Männerbund beim Kellerkind: Rücktritte kein Thema

Von Klaus Lükewille
Hamburg (WB). Im Stadion wird auf einem Transparent für das gemeinsame Sponsoren-Konzept von Stadt und Verein geworben: »Der Hamburger Weg«. Aber wohin führt er? Viel tiefer geht's ja nicht mehr. Nur noch von 17 auf 18.

Nach der 1:2-Niederlage gegen den FC Bayern München brüllten die restlos bedienten HSV-Fans enttäuscht in Richtung Rasen: »Wir haben die Schnauze voll.« Und die Anhänger des Titelverteidigers durften schon spotten: »So spielt ein Absteiger.«
Nach einer ordentlichen ersten Hälfte, in der das Kellerkind durch Rafael van der Vaarts Elfmeter mit 1:0 führte, spielte die Mannschaft dann im zweiten Durchgang tatsächlich wie ein designerter Zweitligist. Total überfordert. Hilflos, kraftlos, mutlos. Angsthasen-Fußball, der das lang anhaltende Tief im hohen Norden noch düsterer aussehen ließ. Nur ein Sieg in den letzten 22 Pflicht-Spielen. Welcher Trainer wäre da bei einem anderen Bundesliga-Verein noch im Amt?

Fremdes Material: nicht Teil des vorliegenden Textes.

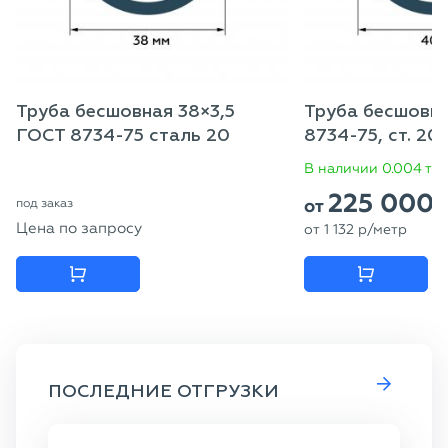
Труба бесшовная 38×3,5
Труба бесшовн
ГОСТ 8734-75 сталь 20
8734-75, ст. 20
В наличии 0.004 то
225 000
от
под заказ
Цена по запросу
от
1 132
p
/метр
ПОСЛЕДНИЕ ОТГРУЗКИ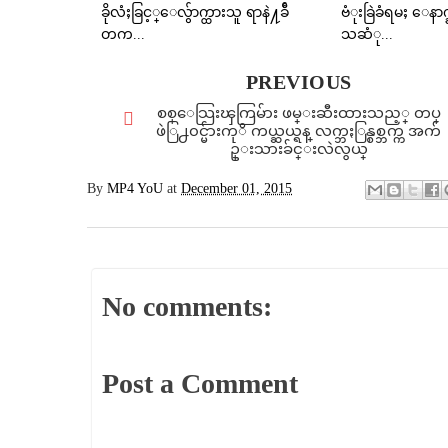
ခိုလံႈခြင့္ေလွ်ာက္ထားသူ ရာနဲ႔ခ်ီ
ဗံုးခြဲခံရမႈ ေန
တက...
သဆံု...
PREVIOUS
စစ္ေသြးၾကြမ်ား ဖမ္းဆီးထားသည့္ တပ္
ဖဲြ႕၀င္မ်ားကုိ ကယ္ဆယ္ရန္ လက္ဘႏြန္စစ္ဘက္က အက်
ဥ္းသားခ်င္းလဲလွယ္
By
MP4 YoU
at
December 01, 2015
No comments:
Post a Comment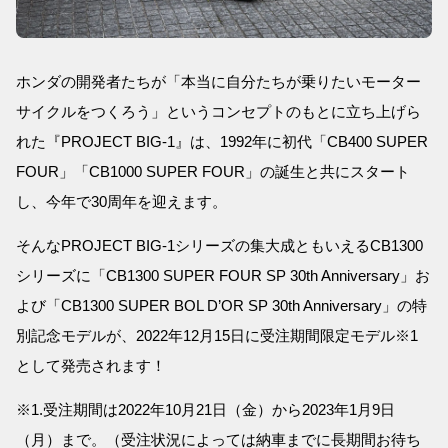
ホンダの開発者たちが「本当に自分たちが乗りたいモーター
サイクルをつくろう」というコンセプトのもとに立ち上げら
れた『PROJECT BIG-1』は、1992年に初代「CB400 SUPER
FOUR」「CB1000 SUPER FOUR」の誕生と共にスタート
し、今年で30周年を迎えます。
そんなPROJECT BIG-1シリーズの集大成ともいえるCB1300
シリーズに「CB1300 SUPER FOUR SP 30th Anniversary」お
よび「CB1300 SUPER BOL D’OR SP 30th Anniversary」の特
別記念モデルが、2022年12月15日に受注期間限定モデル※1
として発売されます！
※1.受注期間は2022年10月21日（金）から2023年1月9日
（月）まで。（受注状況によっては納車までに長期間お待ち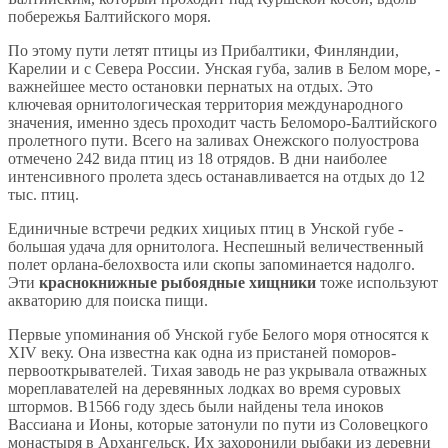
побережья Балтийского моря.
По этому пути летят птицы из Прибалтики, Финляндии,
Карелии и с Севера России. Унская губа, залив в Белом море, -
важнейшее место остановки пернатых на отдых. Это
ключевая орнитологическая территория международного
значения, именно здесь проходит часть Беломоро-Балтийского
пролетного пути. Всего на заливах Онежского полуострова
отмечено 242 вида птиц из 18 отрядов. В дни наиболее
интенсивного пролета здесь останавливается на отдых до 12
тыс. птиц.
Единичные встречи редких хициых птиц в Унской губе -
большая удача для орнитолога. Неспешный величественный
полет орлана-белохвоста или скопы запоминается надолго.
Эти
краснокнижные рыбоядные хищники
тоже используют
акваторию для поиска пищи.
Первые упоминания об Унской губе Белого моря относятся к
XIV веку. Она известна как одна из пристаней поморов-
первооткрывателей. Тихая заводь не раз укрывала отважных
мореплавателей на деревянных лодках во время суровых
штормов. В1566 году здесь были найдены тела иноков
Вассиана и Ионы, которые затонули по пути из Соловецкого
монастыря в Архангельск. Их захоронили рыбаки из деревни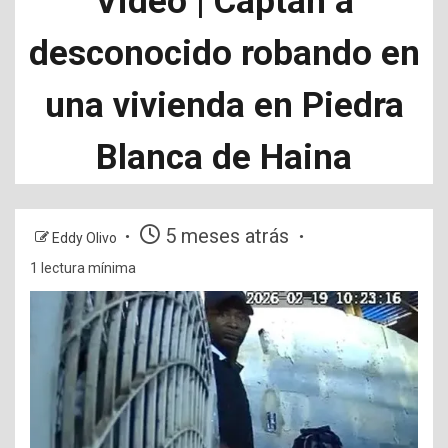
Video | Captan a
desconocido robando en
una vivienda en Piedra
Blanca de Haina
5 meses atrás
Eddy Olivo
1 lectura mínima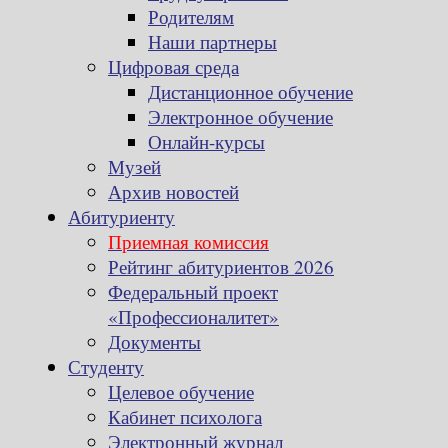
Родителям
Наши партнеры
Цифровая среда
Дистанционное обучение
Электронное обучение
Онлайн-курсы
Музей
Архив новостей
Абитуриенту
Приемная комиссия
Рейтинг абитуриентов 2026
Федеральный проект
«Профессионалитет»
Документы
Студенту
Целевое обучение
Кабинет психолога
Электронный журнал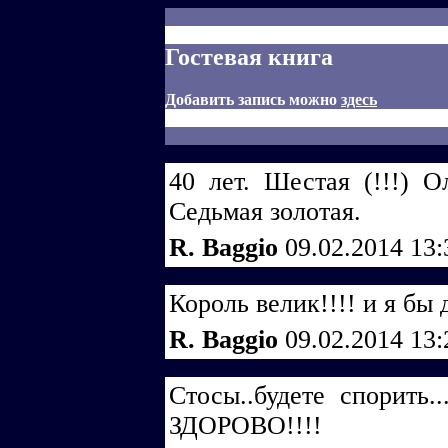
Гостевая книга
Добавить запись можно
здесь
40 лет. Шестая (!!!) О
Седьмая золотая.
R. Baggio
09.02.2014 13
Король велик!!!! и я бы 
R. Baggio
09.02.2014 13
Стосы..будете спорит
ЗДОРОВО!!!!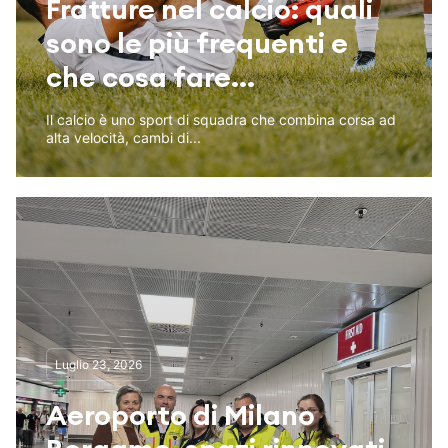
Fratture nel calcio: quali
sono le più frequenti e
che cosa fare...
Il calcio è uno sport di squadra che combina corsa ad
alta velocità, cambi di...
Luglio 23, 2026
Aeroporto di Milano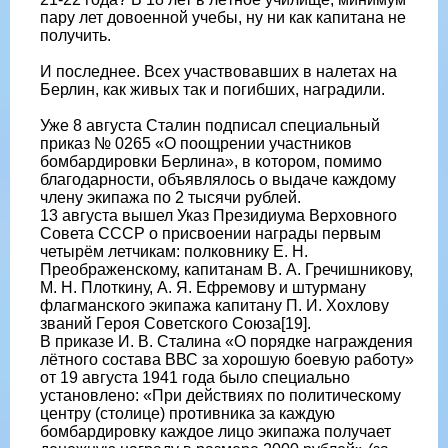
пару лет довоенной учебы, ну ни как капитана не
получить.
И последнее. Всех участвовавших в налетах на
Берлин, как живых так и погибших, наградили.
Уже 8 августа Сталин подписал специальный
приказ № 0265 «О поощрении участников
бомбардировки Берлина», в котором, помимо
благодарности, объявлялось о выдаче каждому
члену экипажа по 2 тысячи рублей.
13 августа вышел Указ Президиума Верховного
Совета СССР о присвоении награды первым
четырём летчикам: полковнику Е. Н.
Преображенскому, капитанам В. А. Гречишникову,
М. Н. Плоткину, А. Я. Ефремову и штурману
флагманского экипажа капитану П. И. Хохлову
званий Героя Советского Союза[19].
В приказе И. В. Сталина «О порядке награждения
лётного состава ВВС за хорошую боевую работу»
от 19 августа 1941 года было специально
установлено: «При действиях по политическому
центру (столице) противника за каждую
бомбардировку каждое лицо экипажа получает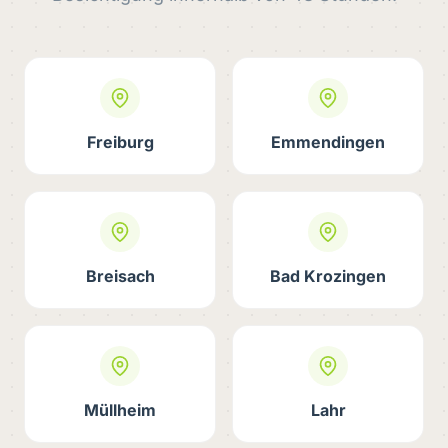
Freiburg
Emmendingen
Breisach
Bad Krozingen
Müllheim
Lahr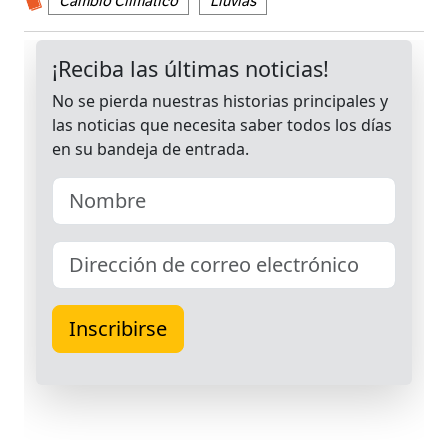
Cambio Climático
Lluvias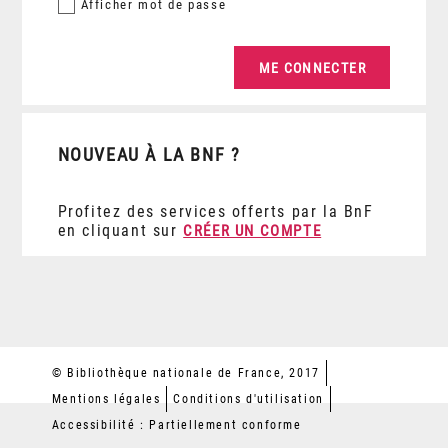
Afficher
mot de passe
NOUVEAU À LA BNF ?
Profitez des services offerts par la BnF
en cliquant sur
CRÉER UN COMPTE
© Bibliothèque nationale de France, 2017
Mentions légales
Conditions d'utilisation
Accessibilité : Partiellement conforme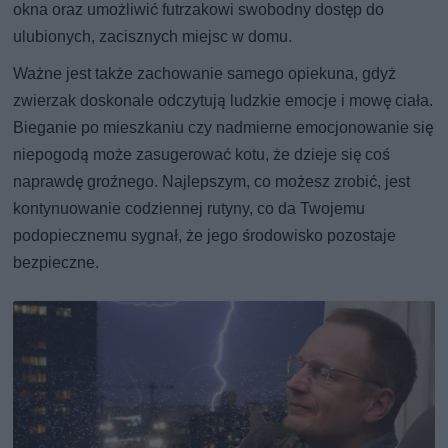
okna oraz umożliwić futrzakowi swobodny dostęp do
ulubionych, zacisznych miejsc w domu.
Ważne jest także zachowanie samego opiekuna, gdyż
zwierzak doskonale odczytują ludzkie emocje i mowę ciała.
Bieganie po mieszkaniu czy nadmierne emocjonowanie się
niepogodą może zasugerować kotu, że dzieje się coś
naprawdę groźnego. Najlepszym, co możesz zrobić, jest
kontynuowanie codziennej rutyny, co da Twojemu
podopiecznemu sygnał, że jego środowisko pozostaje
bezpieczne.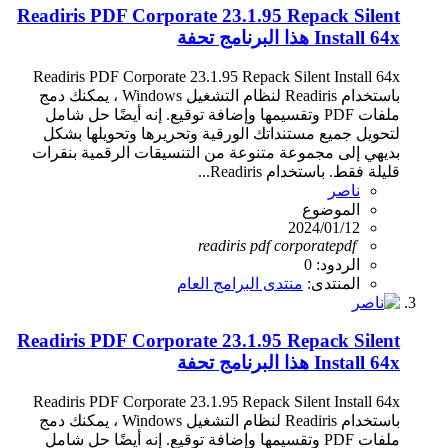
Readiris PDF Corporate 23.1.95 Repack Silent
Install 64x هذا البرنامج تحفة
Readiris PDF Corporate 23.1.95 Repack Silent Install 64x
باستخدام Readiris لنظام التشغيل Windows ، يمكنك دمج
ملفات PDF وتقسيمها وإضافة توقيع. إنه أيضًا حل شامل
لتحويل جميع مستنداتك الورقية وتحريرها وتحويلها بشكل
بديهي إلى مجموعة متنوعة من التنسيقات الرقمية بنقرات
قليلة فقط. باستخدام Readiris...
ناصر
الموضوع
2024/01/12
readiris
pdf
corporate
pdf
الردود: 0
المنتدى:
منتدى البرامج العام
Readiris PDF Corporate 23.1.95 Repack Silent
Install 64x هذا البرنامج تحفة
Readiris PDF Corporate 23.1.95 Repack Silent Install 64x
باستخدام Readiris لنظام التشغيل Windows ، يمكنك دمج
ملفات PDF وتقسيمها وإضافة توقيع. إنه أيضًا حل شامل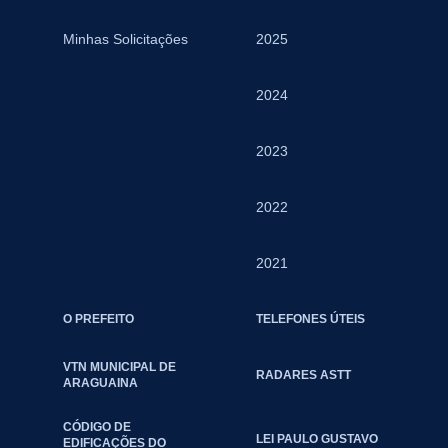
Minhas Solicitações
2025
2024
2023
2022
2021
O PREFEITO
TELEFONES ÚTEIS
VTN MUNICIPAL DE
RADARES ASTT
ARAGUAINA
CÓDIGO DE
LEI PAULO GUSTAVO
EDIFICAÇÕES DO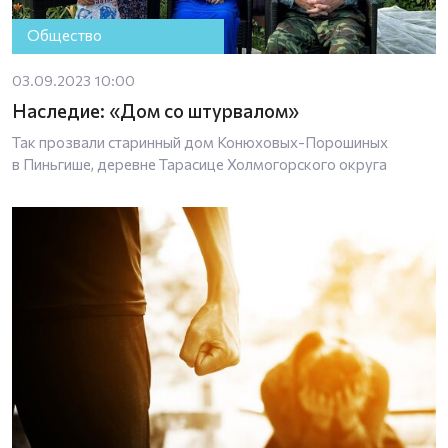
Общество
03.09.2023 10:00
Наследие: «Дом со штурвалом»
Так прозвали старинный дом Конюховых-Порошиных
в Пиньгише, деревне Тарасице Холмогорского округа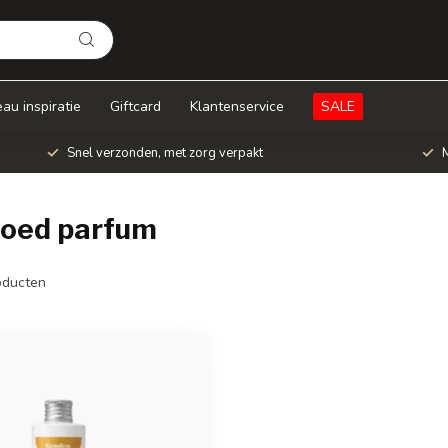
au inspiratie
Giftcard
Klantenservice
SALE
Snel verzonden, met zorg verpakt
M
goed parfum
ducten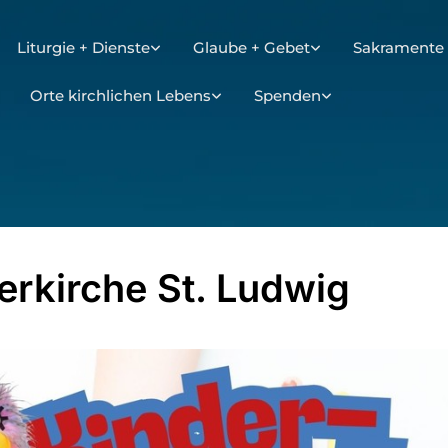
Liturgie + Dienste
Glaube + Gebet
Sakramente 
Orte kirchlichen Lebens
Spenden
erkirche St. Ludwig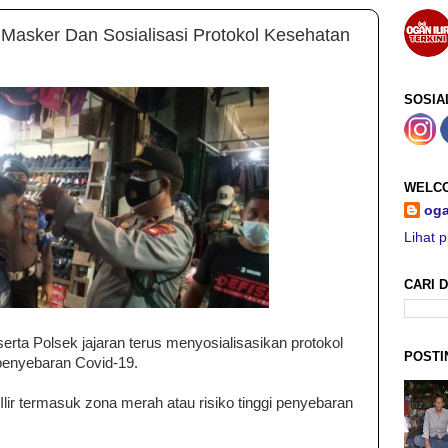
 Masker Dan Sosialisasi Protokol Kesehatan
SOSIA
WELCO
oga
Lihat p
CARI D
eserta Polsek jajaran terus menyosialisasikan protokol
POSTI
penyebaran Covid-19.
Ilir termasuk zona merah atau risiko tinggi penyebaran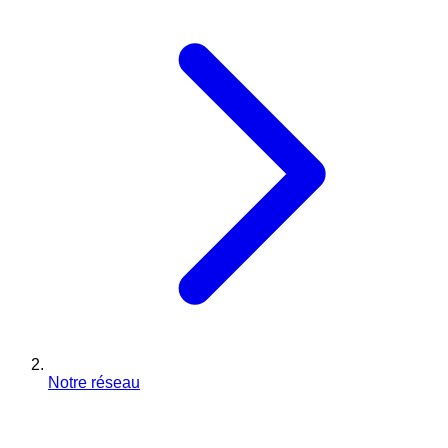
Notre réseau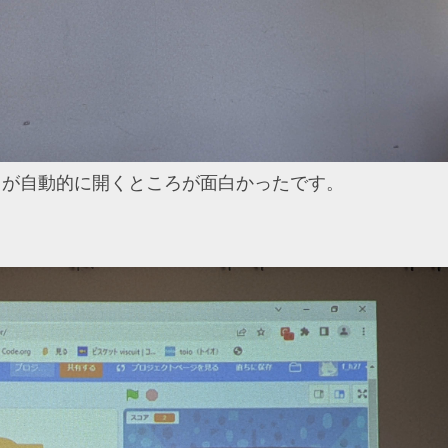
タが自動的に開くところが面白かったです。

In Hamburg darf Thomas Doll weiter regieren und weiter verlieren. »Ich bin sehr enttäuscht. Denn wir haben nach einem guten Start die Bayern unbegreiflicherweise wieder ins Spiel geholt«, ärgerte sich der Fußball-Lehrer, der dann aber sofort wieder nach vorn blickte: »Jetzt helfen nur noch Ergebnisse. Wir müssen das nächste Spiel unbedingt gewinnen.«
So reden sie in Hamburg nun schon seit August. Immer wieder die gleichen Sätze. Auch Sportchef Dietmar Beiersdorfer spielte den Leierkasten-Mann: »Wir müssen Ruhe bewahren und weiter arbeiten.« Wie neu, noch nie gehört.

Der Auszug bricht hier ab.